**What to do:**
**A.** In the excerpt proving Theorem 4.4, (3) and (4), what kind of tail decay does the slope gap distribution of doubled slit tori have?
**B.** Pick up the excerpt on the proof of Theorem 4.4, (3) and (4), for doubled slit tori, and write what follows its last sentence.
== Selected extract ==
A.1.3 Proof of Theorem 4.4, (3) and (4)
Combining the results of the previous two subsections we see that we have quadratic decay for the slope gap distribution of doubled slit tori and support at zero.
An explicit description of the tail distribution G is given below. Recall, that this is defined as
$G(t)=\tfrac {1}{6} (3+\pi ^2)-F(t)$
where
$F(t)$
is the cummulative distribution function.
Piecewise, we have:
$G(t) \cdot \chi _{[0,1]}=\tfrac {1}{6} (3+\pi ^2)-({7 t}/{8}),$
$$ \begin{align*} &G(t) \cdot \chi_{(1,2]}\\ &\quad=\frac{1}{24} \bigg(24 \bigg(\text{Li}_2\bigg(\frac{1}{t}\bigg)-\text{Li}_2\bigg(\frac{t-1}{t}\bigg)\!\bigg)-12 \log ^2(t)+24 \log (t-1) \log (t)+12 \log (t)\!\bigg)\\ &\quad-\frac{5}{2}+\frac{1}{6 t^2}+\frac{1}{24} t (-24 \log (t-1)+24 \log (t)-4)+\frac{24 \log (t\kern1.5pt{-}\kern1.5pt1)\kern1.5pt{+}\kern1.5pt54 \log (t)\kern1.5pt{+}\kern1.5pt 51}{24 t}, \\ &G(t) \cdot \chi_{(2,({3+\sqrt{5}})/{2}]}\\ &\quad=\frac{1}{48} \bigg(-48 \bigg(\text{Li}_2\bigg(\frac{1}{t}\bigg)-\text{Li}_2\bigg(\frac{t-1}{t}\bigg)\bigg)-3 \log (t^3)-24 \log ^2(t)\bigg)+\frac{1}{2 t^{3/2}}\\ &\qquad+\frac{12 \log (1-({1}/{\sqrt{t}}))-36 \log (t-1)+48 \log (t)-12 \log (t-\sqrt{t})}{48 t^2}\\ &\qquad+\frac{72 \coth ^{-1}(1-2 t)-18}{48 t^2}+\frac{24 \log (1-({1}/{\sqrt{t}}))+24 \log (t)-36}{48 \sqrt{t}}\\ &\qquad+\frac{1}{48} \bigg(-\!12 \log \bigg(1-\frac{1}{\sqrt{t}}\bigg)-3 (7+\log (256)) \log \bigg(\frac{4}{t}\bigg)\bigg)\\ &\qquad+\frac{1}{24} (-63-45 \log (2)-\log (8) \log (256))\\ &\qquad+\frac{1}{48} t (-48 \log (t-1)+48 \log (t)-16)\\ &\qquad+\frac{-12 \log (1-({1}/{\sqrt{t}}))+48 \log (t-1)+96 \log (t)+192}{48 t}\\ &\qquad+\frac{1}{48} (48 \log (t-1) \log (t)+24 (3+\log (2)) \log (t)), \\ &G(t) \cdot \chi_{(({3+\sqrt{5}})/{2},4]}\\ &\quad=\frac{1}{48} \bigg(-48 \bigg(\text{Li}_2\bigg(\frac{1}{t}\bigg)-\text{Li}_2\bigg(\frac{t-1}{t}\bigg)\bigg)-3 \log (t^3)-24 \log ^2(t)\bigg)\\ &\qquad+\frac{-12 \log (1-t)-24 \log (t-1)+12 \log (-t)+24 \log (t)}{{48 t^2}}\\ &\qquad+\frac{72 \coth ^{-1}(1-2 t)-24}{48 t^2}\\ &\qquad+\frac{1}{48} \bigg(-\!12 \log \bigg(1-\frac{1}{\sqrt{t}}\bigg)-144-2 \log (8) (15+\log (256))\bigg)\\ &\qquad+\frac{1}{48} \bigg(12 \log (\sqrt{t}-1)+3 (7+\log (256)) \log \bigg(\frac{4}{t}\bigg)\bigg)\\ &\qquad+\frac{24 \log (1-({1}/{\sqrt{t}}))-24 \log (\sqrt{t}-1)+12 \log (t)}{48 \sqrt{t}}\\ &\qquad+\frac{1}{48} t (-48 \log (t-1)+48 \log (t)-16)\\ &\qquad+\frac{-12 \log (1-({1}/{\sqrt{t}}))+12 \log (\sqrt{t}-1)+24 \log (t-1)+24 \log (({t-1})/{\sqrt{t}})}{48 t}\\ &\qquad+\frac{114 \log (t)+198}{48 t}\\ &\qquad+\frac{1}{48} (48 \log (t-1) \log (t)+6 (13+\log (16)) \log (t)). \end{align*} $$
The formula for
$G(t)$
when
$t>4$
is extremely long so we do not write them down. The main characteristic is that it has quadratic tail decay as shown in Theorem 4.4(3).
===
== Information provided ==
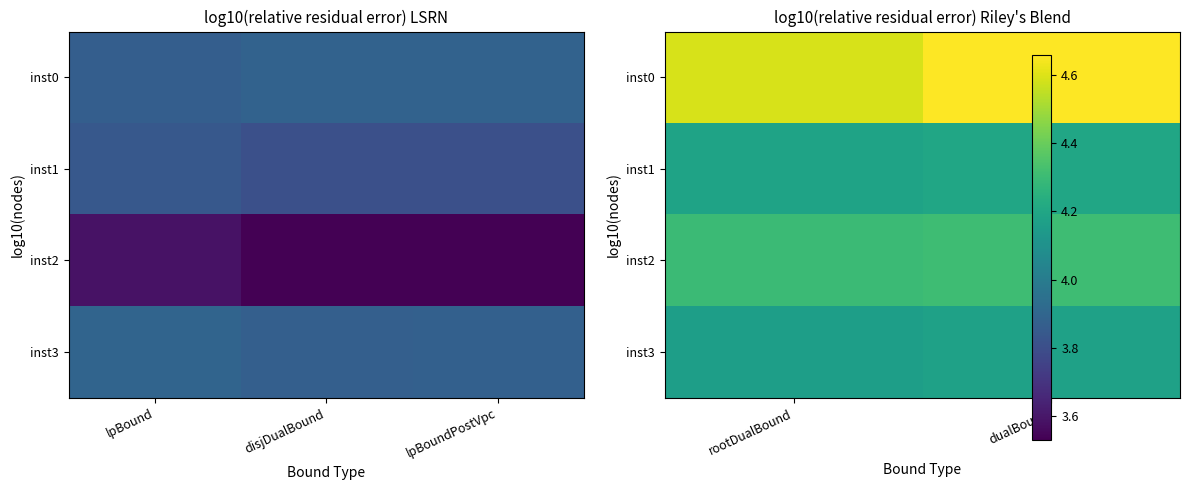

Count the number of data series in this chart.

4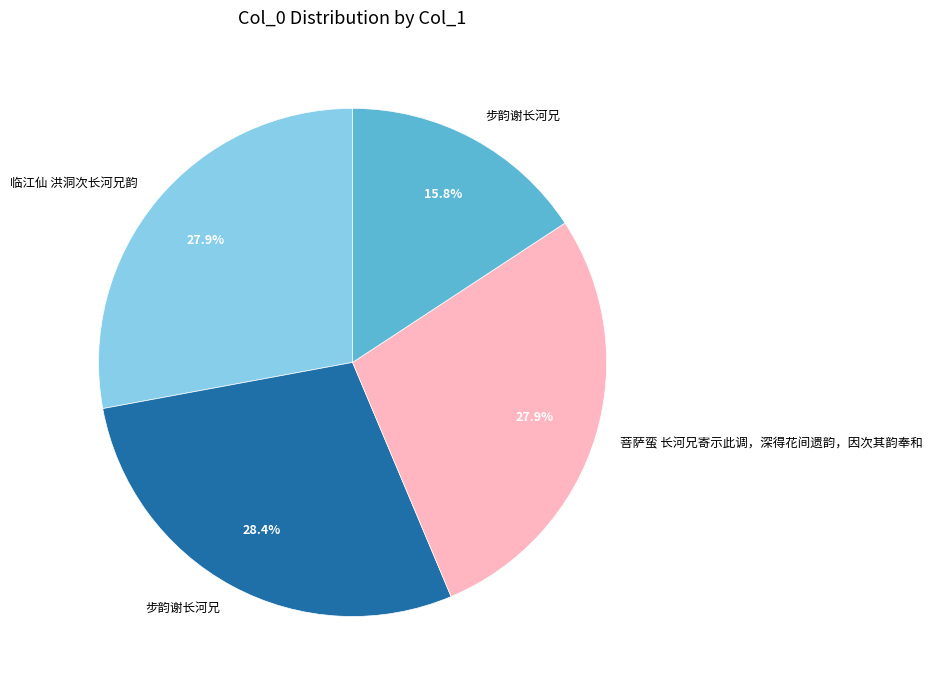

To the nearest percent, what is the average slice percentage?

25%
===
**Answers to the tasks:**
**A.** Quadratic decay.

**B.**
A.2 Haar measure computations and estimates for
$\Omega $
We prove the estimate of Theorem 4.4(1). We also show that there is support at zero for the density function.
Proof Proof of Theorem 4.4(1)
We compute the cumulative distribution function for the gaps of slopes
$$ \begin{align*}m_{\Omega}(\{R>t\}\cap \Omega_i)\end{align*} $$
separately for each
$i=1,\ldots ,4$
where
$\Omega _i$
are the regions where the return map is the same.
We notice that much of these computations were needed in computing the gap distribution on
${\mathcal {W}}$
, specifically the ones for the tail of
$\Omega _1$
and
$\Omega _3$
. As such, we do not reproduce them here.
For
$\Omega _1$
and
$\Omega _3$
we can compute exact asymptotics, while we only compute upper and lower bounds for
$\Omega _2$
and
$\Omega _4$
. This is because the return time function includes a floor function in these cases which make explicit computations difficult.
Tail on
$\Omega _1$
. This computation was implicit in the section of measure estimates on
${\mathcal {W}}$
. It was shown there that for
$t>4$
, we have
$$ \begin{align*}m_{\Omega}(\{R>t\}\cap \Omega_1) \sim t^{-2}.\end{align*} $$
Hence, the decay on
$\Omega _1$
is quadratic.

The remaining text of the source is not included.